━━ Data listing ━━
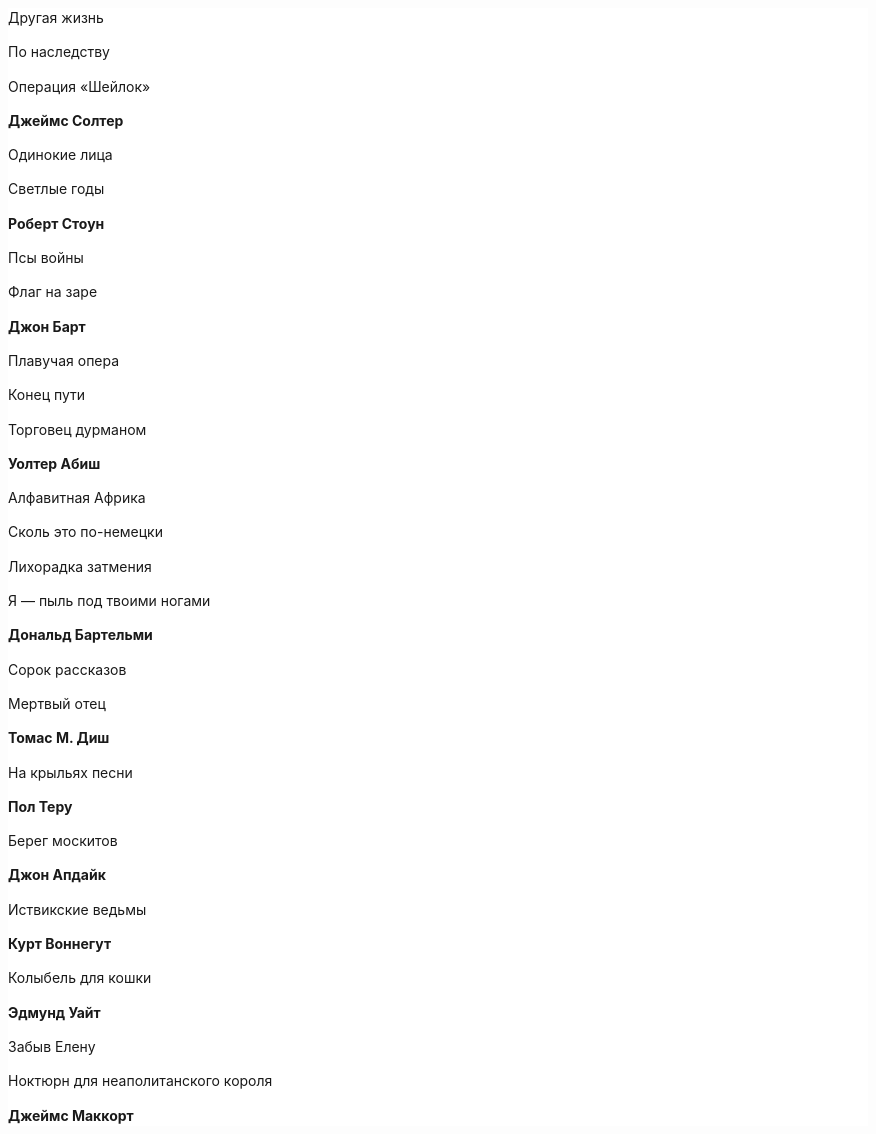 Другая жизнь

По наследству

Операция «Шейлок»

**Джеймс Солтер**

Одинокие лица

Светлые годы

**Роберт Стоун**

Псы войны

Флаг на заре

**Джон Барт**

Плавучая опера

Конец пути

Торговец дурманом

**Уолтер Абиш**

Алфавитная Африка

Сколь это по-немецки

Лихорадка затмения

Я — пыль под твоими ногами

**Дональд Бартельми**

Сорок рассказов

Мертвый отец

**Томас М. Диш**

На крыльях песни

**Пол Теру**

Берег москитов

**Джон Апдайк**

Иствикские ведьмы

**Курт Воннегут**

Колыбель для кошки

**Эдмунд Уайт**

Забыв Елену

Ноктюрн для неаполитанского короля

**Джеймс Маккорт**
━━━
*Activity*
All lines from the one containing "Ноктюрн для неаполитанского короля" to the end of the records are to be duplicated exactly, and no other lines are to be given.

*Solution below*
Ноктюрн для неаполитанского короля

**Джеймс Маккорт**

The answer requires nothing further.